Cláudio Galícia, bartender e homem transexual de 48 anos — Foto: Piti Reali/Divulgação

“Eram pessoas desconhecidas, de vários bairros de São Paulo. Pessoas de fora de São Paulo, que são de outros estados, e vieram tentar a vida aqui”, falou ao G1 o bartender Cláudio Galícia, homem trans de 48 anos. Ele entrevistou outros trans e também foi entrevistado.

O objetivo do mapa da transexualidade é planejar políticas públicas para essa população que sofre com a transfobia no município.

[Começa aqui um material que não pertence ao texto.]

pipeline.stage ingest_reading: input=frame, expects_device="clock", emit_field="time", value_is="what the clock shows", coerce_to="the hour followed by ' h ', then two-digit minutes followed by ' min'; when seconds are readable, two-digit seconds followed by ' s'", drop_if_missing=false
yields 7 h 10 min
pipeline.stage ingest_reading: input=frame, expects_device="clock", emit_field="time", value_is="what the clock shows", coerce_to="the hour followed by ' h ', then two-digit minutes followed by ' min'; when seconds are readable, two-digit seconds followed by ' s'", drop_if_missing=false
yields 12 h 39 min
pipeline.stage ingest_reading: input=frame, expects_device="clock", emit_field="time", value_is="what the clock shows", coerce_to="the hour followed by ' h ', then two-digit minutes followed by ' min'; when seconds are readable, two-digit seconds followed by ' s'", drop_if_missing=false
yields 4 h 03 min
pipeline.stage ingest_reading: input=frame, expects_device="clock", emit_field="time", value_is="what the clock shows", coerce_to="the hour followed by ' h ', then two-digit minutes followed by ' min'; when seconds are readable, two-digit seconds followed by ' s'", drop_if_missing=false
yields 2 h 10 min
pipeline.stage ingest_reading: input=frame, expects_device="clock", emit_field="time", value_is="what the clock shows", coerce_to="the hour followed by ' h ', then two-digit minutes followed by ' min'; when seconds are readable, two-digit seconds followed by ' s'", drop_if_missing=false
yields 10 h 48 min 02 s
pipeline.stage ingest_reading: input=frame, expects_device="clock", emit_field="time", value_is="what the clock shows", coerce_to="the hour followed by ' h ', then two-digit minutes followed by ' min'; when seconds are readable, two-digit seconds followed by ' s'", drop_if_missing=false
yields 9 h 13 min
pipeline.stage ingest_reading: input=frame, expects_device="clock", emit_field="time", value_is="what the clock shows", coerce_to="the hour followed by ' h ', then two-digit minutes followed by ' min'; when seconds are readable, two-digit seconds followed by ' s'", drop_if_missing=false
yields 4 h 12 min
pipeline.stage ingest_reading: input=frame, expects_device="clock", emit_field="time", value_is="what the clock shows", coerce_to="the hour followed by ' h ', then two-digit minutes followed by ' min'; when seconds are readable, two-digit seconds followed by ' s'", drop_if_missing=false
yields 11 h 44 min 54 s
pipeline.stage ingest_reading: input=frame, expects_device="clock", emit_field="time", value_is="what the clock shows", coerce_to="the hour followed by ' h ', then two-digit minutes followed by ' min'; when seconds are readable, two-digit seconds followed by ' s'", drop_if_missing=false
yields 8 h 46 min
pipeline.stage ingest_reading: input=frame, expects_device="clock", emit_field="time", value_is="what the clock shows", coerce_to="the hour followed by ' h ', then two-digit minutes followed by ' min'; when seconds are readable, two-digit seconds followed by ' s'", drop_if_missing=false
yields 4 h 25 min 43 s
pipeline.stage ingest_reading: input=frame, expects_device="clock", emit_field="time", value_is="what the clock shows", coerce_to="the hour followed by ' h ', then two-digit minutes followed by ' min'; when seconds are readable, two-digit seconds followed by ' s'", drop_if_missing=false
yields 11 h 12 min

“A população trans é um dos grupos sociais mais vulneráveis da cidade, seja à violência, à discriminação e ao preconceito que o machismo e a transfobia exercem ainda nos dias de hoje”, disse a secretária municipal de Direitos Humanos e Cidadania, Claudia Carletto. “Por isso o investimento nesse programa, que na realidade é um programa de garantia de direitos”.

Os trans que disseram ter sido vítimas de violência verbal também responderam onde e com que frequência foram ofendidos.

Os locais onde os transexuais mais sofreram ofensas foram: ruas (lembrado por 42% dos entrevistados), seguido por escolas (26%) e a casa da família (22%).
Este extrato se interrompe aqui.